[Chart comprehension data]

>>>>

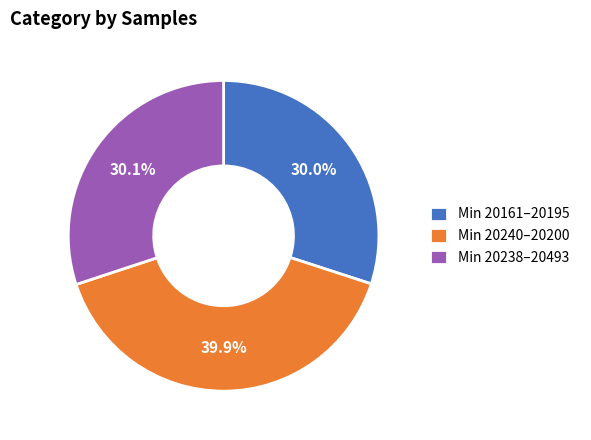

Approximately how many times larger is the value at Min 20238–20493 compared to Min 20240–20200?

0.8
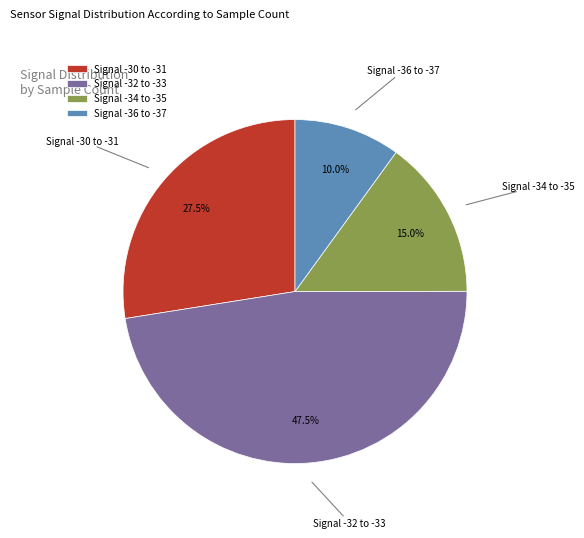

Count the number of slices in the pie.

4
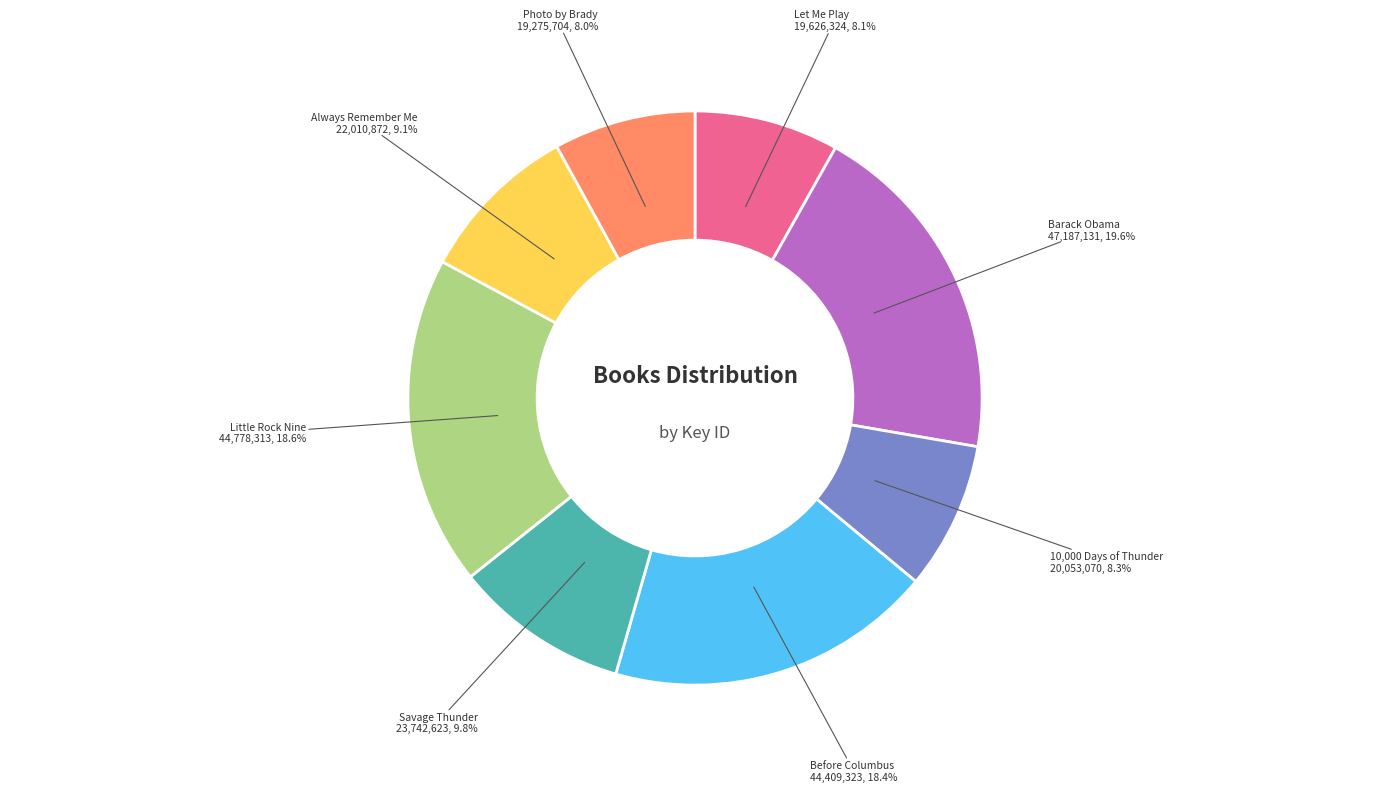

Does 10,000 Days of Thunder represent more than half of the total?

No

<<<<

What you should do
Can you repeat every item above word for word, leaving out the pictures?

Written solution
Approximately how many times larger is the value at Min 20238–20493 compared to Min 20240–20200?

0.8

Count the number of slices in the pie.

4

Does 10,000 Days of Thunder represent more than half of the total?

No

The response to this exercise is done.